De esta manera se contribuye a suscitar en los fieles un nuevo impulso misionero y una mayor apertura a la dimensión trascendente de la vida, sin la cual Europa corre el riesgo de perder el espíritu humanista que, no obstante, ama y defiende. Les invito también a seguir y a intensificar las colaboraciones con tales órganos consultivos que ayudan a las Conferencias Episcopales y con cada uno de los obispos en su solicitud por la sana doctrina en un tiempo de cambios rápidos y de problemáticas de creciente complejidad.
Otra aportación significativa a la renovación de la vida eclesial es el estudio sobre la complementariedad entre los dones jerárquicos y carismáticos. Según la lógica de la unidad en la legítima diferencia -lógica que caracteriza toda auténtica forma de comunión en el Pueblo de Dios-, dones jerárquicos y carismáticos están llamados a colaborar en sinergia por el bien de la Iglesia y del mundo. El testimonio de esta complementariedad es hoy muy urgente y representa una expresión elocuente de aquella ordenada pluriformidad que caracteriza a cada tejido eclesial, como reflejo de la armoniosa comunión que vive en el corazón de Dios Uno y Trino. La relación entre dones jerárquicos y carismáticos, de hecho lleva a su raíz Trinitaria, en la relación entre el Logos divino encarnado y el Espíritu Santo, que es siempre don del Padre y del Hijo.
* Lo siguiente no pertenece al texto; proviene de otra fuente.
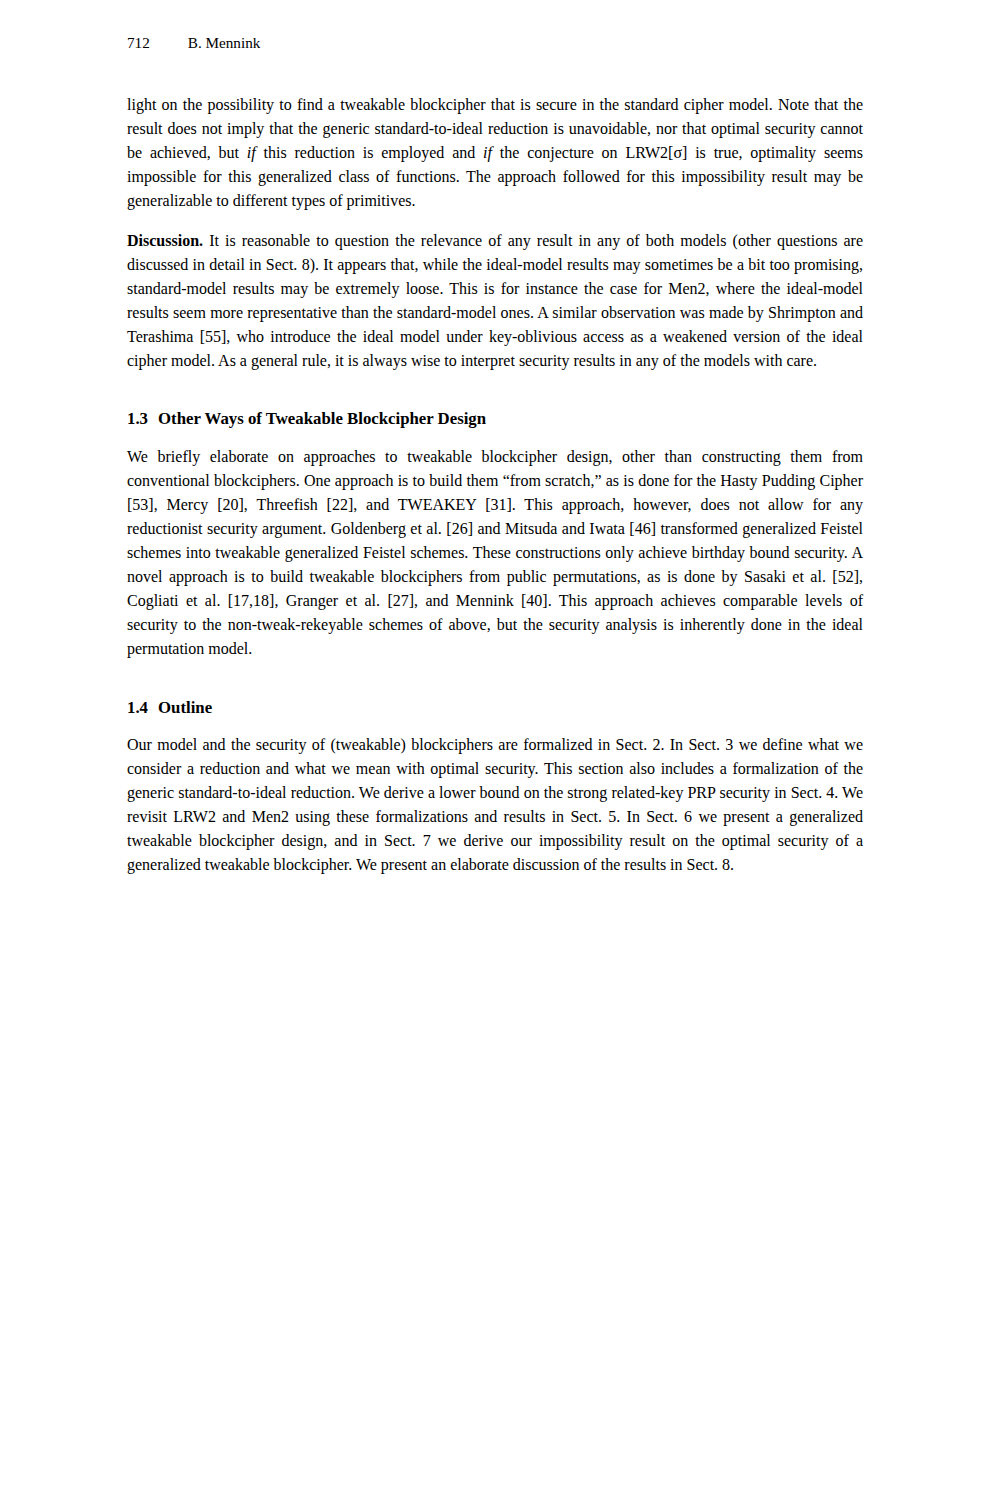712 B. Mennink
light on the possibility to find a tweakable blockcipher that is secure in the standard cipher model. Note that the result does not imply that the generic standard-to-ideal reduction is unavoidable, nor that optimal security cannot be achieved, but if this reduction is employed and if the conjecture on LRW2[σ] is true, optimality seems impossible for this generalized class of functions. The approach followed for this impossibility result may be generalizable to different types of primitives.
Discussion. It is reasonable to question the relevance of any result in any of both models (other questions are discussed in detail in Sect. 8). It appears that, while the ideal-model results may sometimes be a bit too promising, standard-model results may be extremely loose. This is for instance the case for Men2, where the ideal-model results seem more representative than the standard-model ones. A similar observation was made by Shrimpton and Terashima [55], who introduce the ideal model under key-oblivious access as a weakened version of the ideal cipher model. As a general rule, it is always wise to interpret security results in any of the models with care.
1.3 Other Ways of Tweakable Blockcipher Design
We briefly elaborate on approaches to tweakable blockcipher design, other than constructing them from conventional blockciphers. One approach is to build them “from scratch,” as is done for the Hasty Pudding Cipher [53], Mercy [20], Threefish [22], and TWEAKEY [31]. This approach, however, does not allow for any reductionist security argument. Goldenberg et al. [26] and Mitsuda and Iwata [46] transformed generalized Feistel schemes into tweakable generalized Feistel schemes. These constructions only achieve birthday bound security. A novel approach is to build tweakable blockciphers from public permutations, as is done by Sasaki et al. [52], Cogliati et al. [17,18], Granger et al. [27], and Mennink [40]. This approach achieves comparable levels of security to the non-tweak-rekeyable schemes of above, but the security analysis is inherently done in the ideal permutation model.
1.4 Outline
Our model and the security of (tweakable) blockciphers are formalized in Sect. 2. In Sect. 3 we define what we consider a reduction and what we mean with optimal security. This section also includes a formalization of the generic standard-to-ideal reduction. We derive a lower bound on the strong related-key PRP security in Sect. 4. We revisit LRW2 and Men2 using these formalizations and results in Sect. 5. In Sect. 6 we present a generalized tweakable blockcipher design, and in Sect. 7 we derive our impossibility result on the optimal security of a generalized tweakable blockcipher. We present an elaborate discussion of the results in Sect. 8.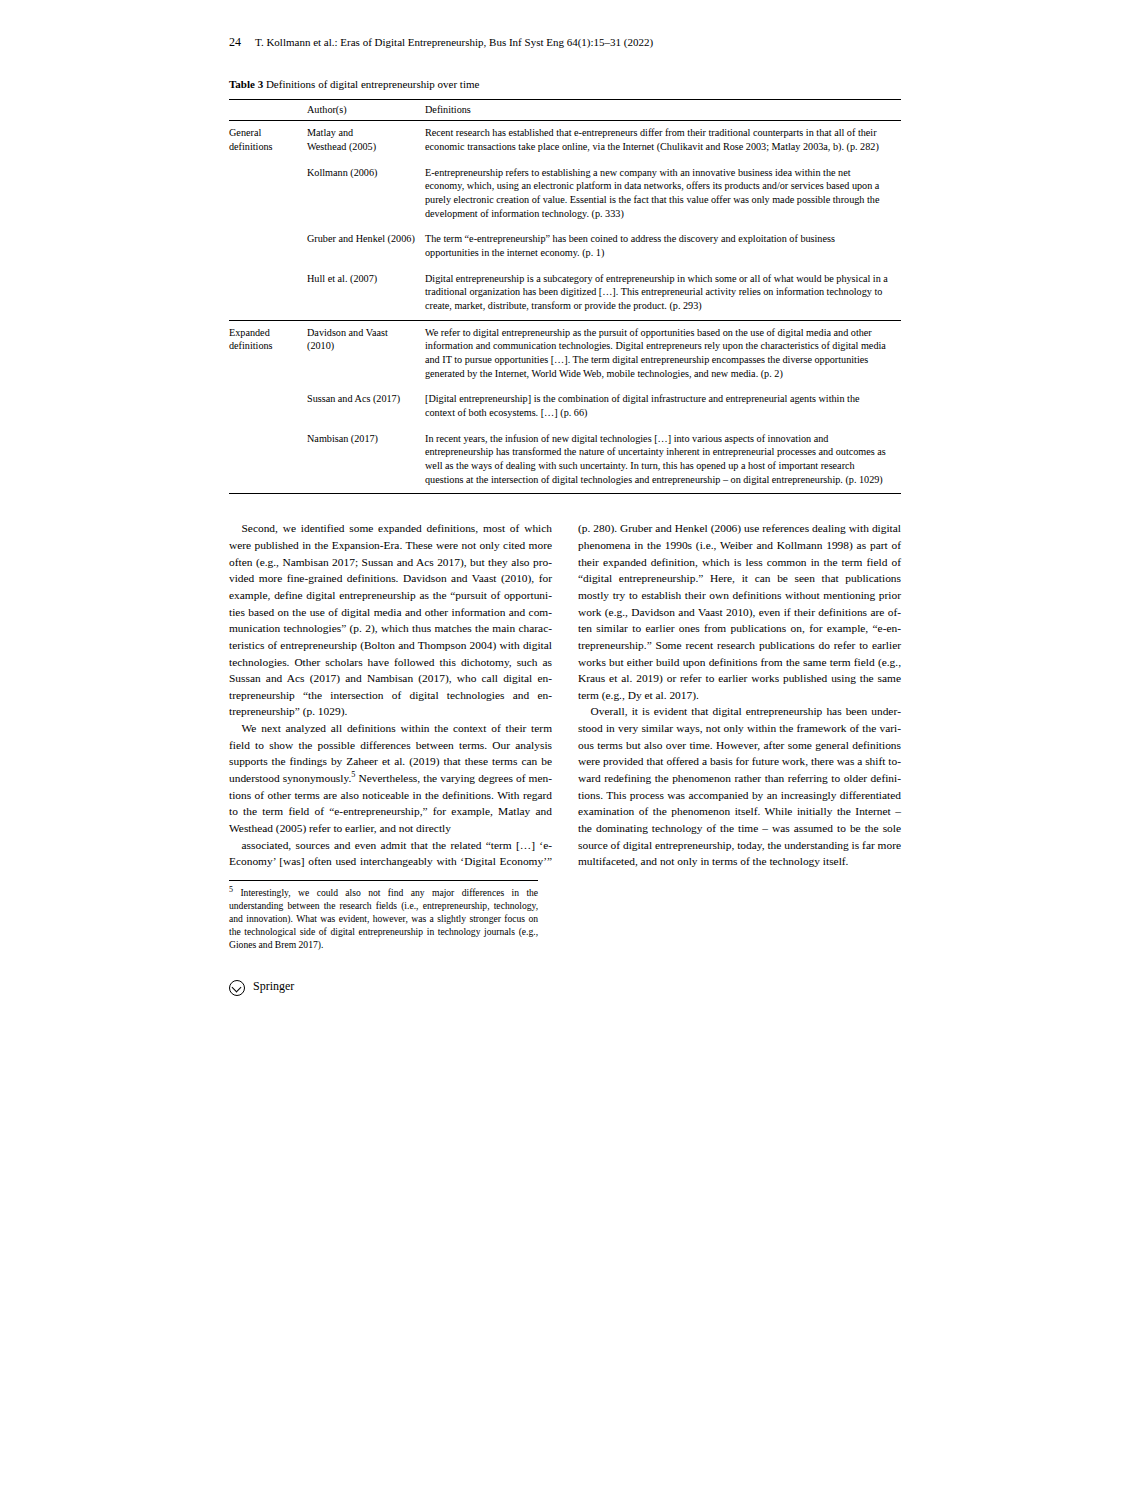24 T. Kollmann et al.: Eras of Digital Entrepreneurship, Bus Inf Syst Eng 64(1):15–31 (2022)
Table 3 Definitions of digital entrepreneurship over time
| | Author(s) | Definitions |
| --- | --- | --- |
| General definitions | Matlay and Westhead (2005) | Recent research has established that e-entrepreneurs differ from their traditional counterparts in that all of their economic transactions take place online, via the Internet (Chulikavit and Rose 2003; Matlay 2003a, b). (p. 282) |
| | Kollmann (2006) | E-entrepreneurship refers to establishing a new company with an innovative business idea within the net economy, which, using an electronic platform in data networks, offers its products and/or services based upon a purely electronic creation of value. Essential is the fact that this value offer was only made possible through the development of information technology. (p. 333) |
| | Gruber and Henkel (2006) | The term “e-entrepreneurship” has been coined to address the discovery and exploitation of business opportunities in the internet economy. (p. 1) |
| | Hull et al. (2007) | Digital entrepreneurship is a subcategory of entrepreneurship in which some or all of what would be physical in a traditional organization has been digitized […]. This entrepreneurial activity relies on information technology to create, market, distribute, transform or provide the product. (p. 293) |
| Expanded definitions | Davidson and Vaast (2010) | We refer to digital entrepreneurship as the pursuit of opportunities based on the use of digital media and other information and communication technologies. Digital entrepreneurs rely upon the characteristics of digital media and IT to pursue opportunities […]. The term digital entrepreneurship encompasses the diverse opportunities generated by the Internet, World Wide Web, mobile technologies, and new media. (p. 2) |
| | Sussan and Acs (2017) | [Digital entrepreneurship] is the combination of digital infrastructure and entrepreneurial agents within the context of both ecosystems. […] (p. 66) |
| | Nambisan (2017) | In recent years, the infusion of new digital technologies […] into various aspects of innovation and entrepreneurship has transformed the nature of uncertainty inherent in entrepreneurial processes and outcomes as well as the ways of dealing with such uncertainty. In turn, this has opened up a host of important research questions at the intersection of digital technologies and entrepreneurship – on digital entrepreneurship. (p. 1029) |
Second, we identified some expanded definitions, most of which were published in the Expansion-Era. These were not only cited more often (e.g., Nambisan 2017; Sussan and Acs 2017), but they also provided more fine-grained definitions. Davidson and Vaast (2010), for example, define digital entrepreneurship as the “pursuit of opportunities based on the use of digital media and other information and communication technologies” (p. 2), which thus matches the main characteristics of entrepreneurship (Bolton and Thompson 2004) with digital technologies. Other scholars have followed this dichotomy, such as Sussan and Acs (2017) and Nambisan (2017), who call digital entrepreneurship “the intersection of digital technologies and entrepreneurship” (p. 1029).
We next analyzed all definitions within the context of their term field to show the possible differences between terms. Our analysis supports the findings by Zaheer et al. (2019) that these terms can be understood synonymously.5 Nevertheless, the varying degrees of mentions of other terms are also noticeable in the definitions. With regard to the term field of “e-entrepreneurship,” for example, Matlay and Westhead (2005) refer to earlier, and not directly
associated, sources and even admit that the related “term […] ‘e-Economy’ [was] often used interchangeably with ‘Digital Economy’” (p. 280). Gruber and Henkel (2006) use references dealing with digital phenomena in the 1990s (i.e., Weiber and Kollmann 1998) as part of their expanded definition, which is less common in the term field of “digital entrepreneurship.” Here, it can be seen that publications mostly try to establish their own definitions without mentioning prior work (e.g., Davidson and Vaast 2010), even if their definitions are often similar to earlier ones from publications on, for example, “e-entrepreneurship.” Some recent research publications do refer to earlier works but either build upon definitions from the same term field (e.g., Kraus et al. 2019) or refer to earlier works published using the same term (e.g., Dy et al. 2017).
Overall, it is evident that digital entrepreneurship has been understood in very similar ways, not only within the framework of the various terms but also over time. However, after some general definitions were provided that offered a basis for future work, there was a shift toward redefining the phenomenon rather than referring to older definitions. This process was accompanied by an increasingly differentiated examination of the phenomenon itself. While initially the Internet – the dominating technology of the time – was assumed to be the sole source of digital entrepreneurship, today, the understanding is far more multifaceted, and not only in terms of the technology itself.
5 Interestingly, we could also not find any major differences in the understanding between the research fields (i.e., entrepreneurship, technology, and innovation). What was evident, however, was a slightly stronger focus on the technological side of digital entrepreneurship in technology journals (e.g., Giones and Brem 2017).
Springer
Justamente, si esa raíz es reconocida y aceptada con humildad, permite que la Iglesia se renueve en cada tiempo como ‘un pueblo que deriva su unidad de la unidad de Padre, del Hijo y del Espíritu Santo’, de acuerdo con la expresión de san Cipriano (De oratione dominica, 23). Unidad y pluriformidad son el sello de una Iglesia que, movida por el Espíritu, sabe encaminarse con un paso seguro y fiel hacia las metas que el Señor Resucitado le indica en el curso de la historia.
Aquí se puede ver cómo la dinámica sinodal, si se entiende correctamente, nace de la comunión y conduce hacia una comunión, cada vez más efectiva, profunda y dilatada, al servicio de la vida y de la misión del Pueblo de Dios. Queridos hermanos y hermanas, les aseguro que les recordaré en las oraciones y confío en las que harán por mi. El Señor les bendiga y la Virgen les proteja.